**Problem requirements**
Reproduce every line of text in the records below precisely as it appears, leaving out the pictures.

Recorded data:
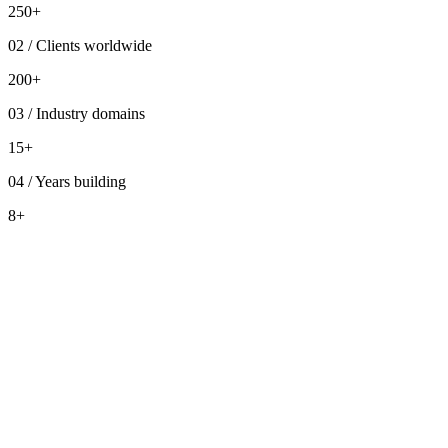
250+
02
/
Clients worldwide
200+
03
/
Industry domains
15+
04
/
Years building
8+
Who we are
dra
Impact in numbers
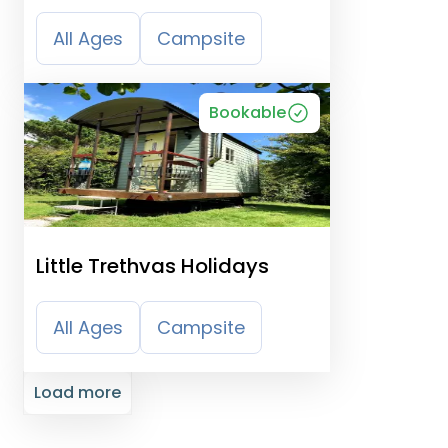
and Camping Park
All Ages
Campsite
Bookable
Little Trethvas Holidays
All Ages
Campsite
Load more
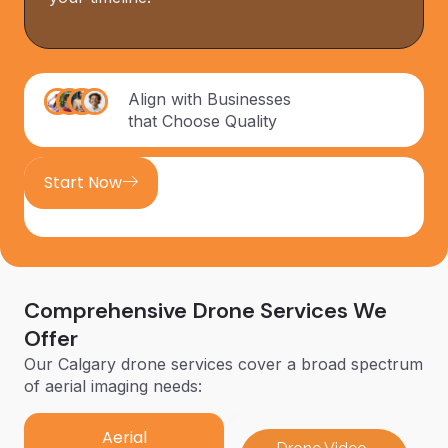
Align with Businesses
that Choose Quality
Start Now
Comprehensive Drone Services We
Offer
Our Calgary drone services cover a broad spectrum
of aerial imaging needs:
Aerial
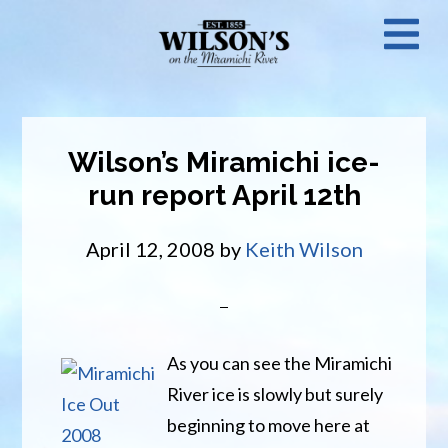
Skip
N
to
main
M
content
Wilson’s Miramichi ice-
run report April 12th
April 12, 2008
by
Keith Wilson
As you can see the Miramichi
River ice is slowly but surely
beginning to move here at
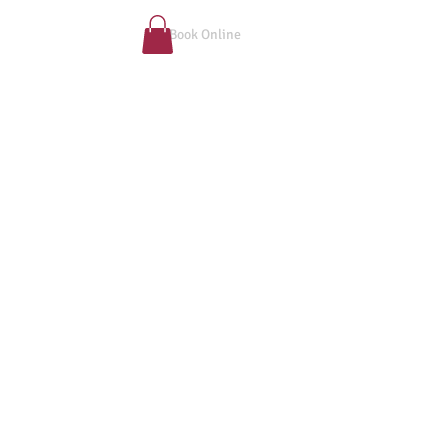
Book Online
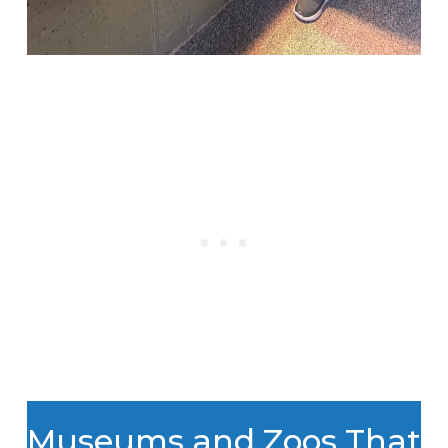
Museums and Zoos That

**Exercise answer**
250+
02
/
Clients worldwide
200+
03
/
Industry domains
15+
04
/
Years building
8+
Who we are
dra
Impact in numbers
and Camping Park
All Ages
Campsite
Bookable
Little Trethvas Holidays
All Ages
Campsite
Load more
Align with Businesses
that Choose Quality
Start Now
Comprehensive Drone Services We
Offer
Our Calgary drone services cover a broad spectrum
of aerial imaging needs:
Aerial
Skip
N
to
main
M
content
Wilson’s Miramichi ice-
run report April 12th
April 12, 2008
by
Keith Wilson
As you can see the Miramichi
River ice is slowly but surely
beginning to move here at
Book Online
Museums and Zoos That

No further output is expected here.